Despite two years of therapy, Bethany is in no way rehabilitated and remains militantly nonchalant about the bloody, brutal death she inflicted on her mother. Raised in evangelistic hellfire, the teenager is violent, caustic, unruly, and cruelly intuitive. She is also insistent that her electroshock treatments enable her to foresee natural disasters—a claim which Gabrielle interprets as a symptom of doomsday delusion.
But as Gabrielle delves further into Bethany’s psyche, she begins to note alarming parallels between her patient’s paranoid disaster fantasies and actual incidents of geological and meteorological upheaval—coincidences her professionalism tells her to ignore but that her heart cannot. When a brilliant physicist enters the equation, the disruptive tension mounts—and the stakes multiply. Is the self-proclaimed Nostradamus of the psych ward the ultimate manipulator or a harbinger of global disaster on a scale never seen before? Where does science end and faith begin? And what can love mean in “interesting times”?

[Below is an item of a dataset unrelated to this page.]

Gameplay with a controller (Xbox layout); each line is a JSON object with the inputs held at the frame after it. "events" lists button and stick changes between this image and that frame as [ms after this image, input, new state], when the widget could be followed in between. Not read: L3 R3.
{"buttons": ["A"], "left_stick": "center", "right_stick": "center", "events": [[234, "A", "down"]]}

With gothic intensity, Liz Jensen conjures the increasingly unnerving relationship between the traumatized therapist and her fascinating, deeply calculating patient. As Bethany’s warnings continue to prove accurate beyond fluke and she begins to offer scientifically precise hints of a final, world-altering cataclysm, Gabrielle is confronted with a series of devastating choices in a world in which belief has become as precious—and as murderous—as life itself.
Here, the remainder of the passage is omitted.